The objectives of the study were to compare the effectiveness of selection for yield, maturity, height, lodging, and phenotypic score among soybean [ Glycine max (L.) Merr.] lines in hill and row plots and in random and nonrandom complete‐block designs. Progeny from 50 random S 3 plants of Maturity Group II were grown in two‐row, unbordered plots with 69 cm between rows within the plot and 102 cm between plots and in single, unbordered hill plots spaced 102 ✕ 102 cm. A randomized complete block design was used for the row plots, and both randomized and nonrandomized complete‐block designs were used for the hill plots. There was no difference in the effectiveness of selection for yield between random and nonrandom hills. The hill and row plots were equally effective in selecting the top two lines.

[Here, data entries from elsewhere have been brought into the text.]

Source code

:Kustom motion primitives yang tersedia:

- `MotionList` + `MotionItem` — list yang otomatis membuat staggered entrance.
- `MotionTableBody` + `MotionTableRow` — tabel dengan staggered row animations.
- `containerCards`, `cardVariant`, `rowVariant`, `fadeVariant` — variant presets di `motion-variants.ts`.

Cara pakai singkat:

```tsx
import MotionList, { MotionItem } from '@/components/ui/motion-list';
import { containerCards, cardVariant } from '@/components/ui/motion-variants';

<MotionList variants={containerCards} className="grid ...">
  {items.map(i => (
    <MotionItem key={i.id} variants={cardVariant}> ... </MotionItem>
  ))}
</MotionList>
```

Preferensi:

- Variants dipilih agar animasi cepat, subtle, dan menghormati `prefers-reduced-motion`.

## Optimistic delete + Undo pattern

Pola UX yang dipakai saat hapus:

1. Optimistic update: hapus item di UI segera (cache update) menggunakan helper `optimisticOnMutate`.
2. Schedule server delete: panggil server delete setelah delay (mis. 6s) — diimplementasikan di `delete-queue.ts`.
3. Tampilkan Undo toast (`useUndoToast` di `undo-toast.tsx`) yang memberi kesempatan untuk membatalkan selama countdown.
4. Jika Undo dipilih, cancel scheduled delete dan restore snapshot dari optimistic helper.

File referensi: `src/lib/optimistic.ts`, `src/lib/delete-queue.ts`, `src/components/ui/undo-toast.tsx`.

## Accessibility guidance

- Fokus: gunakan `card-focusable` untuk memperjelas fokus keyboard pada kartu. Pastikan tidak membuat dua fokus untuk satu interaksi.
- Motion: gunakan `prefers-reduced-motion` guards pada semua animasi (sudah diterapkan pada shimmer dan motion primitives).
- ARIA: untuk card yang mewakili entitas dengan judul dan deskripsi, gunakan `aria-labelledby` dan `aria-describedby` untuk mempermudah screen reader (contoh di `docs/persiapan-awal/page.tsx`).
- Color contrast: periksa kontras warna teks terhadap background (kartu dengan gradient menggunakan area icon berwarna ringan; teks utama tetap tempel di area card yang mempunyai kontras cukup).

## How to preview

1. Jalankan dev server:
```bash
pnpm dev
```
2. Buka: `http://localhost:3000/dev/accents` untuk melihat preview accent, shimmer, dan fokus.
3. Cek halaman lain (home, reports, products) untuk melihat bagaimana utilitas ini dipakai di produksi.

Actual genetic gain was 2.5 q/ha for random hills, 2.8 q/ha for nonrandom hills, and 3.0 q/ha for row plots with a 10% selection intensity. Considering possible differences in the selection differential and number of years per cycle between hill and row plots, the predicted genetic gain per year was 0.6 q/ha for random hills compared with 0.4 q/ha for rows. Selection for maturity, height, lodging, and phenotypic score was similar in effectiveness for the three plot arrangements. Genotypic correlations of line performance between random and nonrandom hills had coefficients of 0.99 to 1.02 for the four characters. The genotypic correlations between hills and rows ranged from 0.89 to 0.99. Hill plots were as effective as rows for phenotypic selection of agronomically desirable genotypes. Evaluation of yield, maturity, height, lodging, or phenotypic score can be done effectively in single, unbordered hill plots. The primary advantages of hills are the reduction in number of years required for cultivar development or recurrent selection by eliminating the need for a generation of seed increase and the larger number of lines that can be tested. Nonrandom hill plots may be useful in cases where randomization prevents efficient discarding of inferior lines before harvest.